Artinya : Hadits yang diriwayatkan oleh Al-bukhari, ia berkata
memberitakan kepada kami musaddad. Memberitakan kepada kami mu’tamir ia
berkata, : aku mendengar ayahku berkata : aku mendengar anas bin Malik berkata
: Nabi Muhammad SAW berdoa :“Ya Allah sesungguhnya mohon perlindungan kepada
Engkau dari sifat lemah, lelah, penakut, dan pikun. Aku mohon perlindungan
kepada Engkau dari fitnah hidup dan menegaskan dengan dan aku mohon perlidungan
kepada Engkau dari adzab kubur.”
Hadits di atas dinilai
berkualitas shahih karena telah memenuhi beberapa lima kriteria, yaitu sebagai
berikut :
a.
Sanadnya
harus bersambung mulai dari perawi pertama sampai perawi terakhir. Contoh :
Anas seorang sahabat yang mendengar hadits ini dari nabi langsung. Sulaiman bin
Tarkhan bapaknya Mu’tamir menegaskan dengan kata as-sama’ (mendengar) dari
anas. Demikian juga Mu’tamir menegaskan dengan as-sama’ dari ayahnya. Musaddad
syaikhnya Al-bukhari juga menegaskan dengan kata as-sama’ dari Mu’tamir,
sedangkan Al-Bukhari menegaskan dengan as-sama’ dari syaikhnya.
b.
Semua
para perawi dalam sanad hadits diatas menurut ulama al-jarh wa at-ta’dil telah
memenuhi persyaratan adil dan dhabith.
c.
Hadits
diatas tidak syadz (janggal), karena tidak bertentangan dengan periwayatan
perawi lain yang lebih tsiqah.
d.
Tidak
terdapat illatghayru mu’allal.
e.
Para
perawi dalam sanadnya harus bersifat dzabit
4. Macam-Macam Hadits Shahih
Macam-macam hadits
shahih ada dua macam, yaitu :[6]
a. Shahih lidzatih (shahih dengan sendirinya), karena telah memenuhi 5
kriteria hadits shahih sebagaimana defenisi, contoh, dan keterangan diatas.
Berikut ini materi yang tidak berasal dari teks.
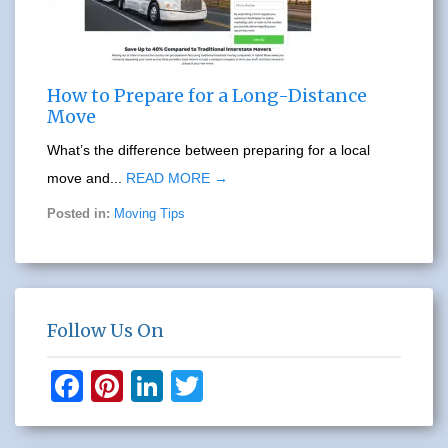
How to Prepare for a Long-Distance
Move
What’s the difference between preparing for a local
move and...
READ MORE →
Posted in:
Moving Tips
Follow Us On
F
Pi
Li
T
a
nt
n
wi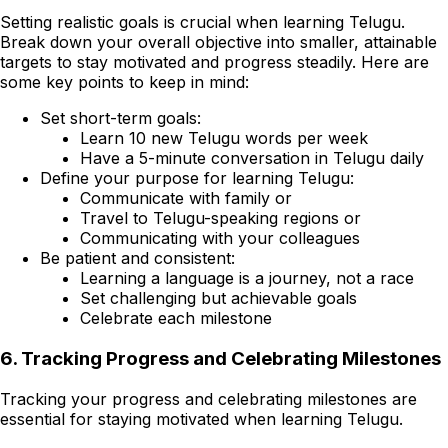
Setting realistic goals is crucial when learning Telugu.
Break down your overall objective into smaller, attainable
targets to stay motivated and progress steadily. Here are
some key points to keep in mind:
Set short-term goals:
Learn 10 new Telugu words per week
Have a 5-minute conversation in Telugu daily
Define your purpose for learning Telugu:
Communicate with family or
Travel to Telugu-speaking regions or
Communicating with your colleagues
Be patient and consistent:
Learning a language is a journey, not a race
Set challenging but achievable goals
Celebrate each milestone
6. Tracking Progress and Celebrating Milestones
Tracking your progress and celebrating milestones are
essential for staying motivated when learning Telugu.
Yang dimaksud hadits lidzatih ialah hadits yang tidak memenuhi secara sempurna
persyaratan shahih khususnya yang berkaitan dengan ingatan atau hapalan perawi.
b. Shahih lighayrih (shahih karena yang lain), yaitu :
هُوَ اْلحَسَنُ لِذَاتِهِ إِذَا رُوِيَ مِنْ طَرِيْقٍ
آخَرَ مِثْلُهُ أَوْ أَقْوَى مِنْهُ
Artinya : Hadits shahih lighayrih adalah
hadits hasan lidzatihi ketika ada periwayatan melalui jalan lain yang sama atau
lebih kuat dari padanya.
Yaitu ingatan perawinya kurang sempurna (qalil ad-dhabt). Maka biasa
dikatakan bahwa sebenarnya hadits shahih asalnya bukan hadits shahih melainkan
hadits hasan lidzatih. Karena adanya syahid atau mutabi’ yang menguatkannya.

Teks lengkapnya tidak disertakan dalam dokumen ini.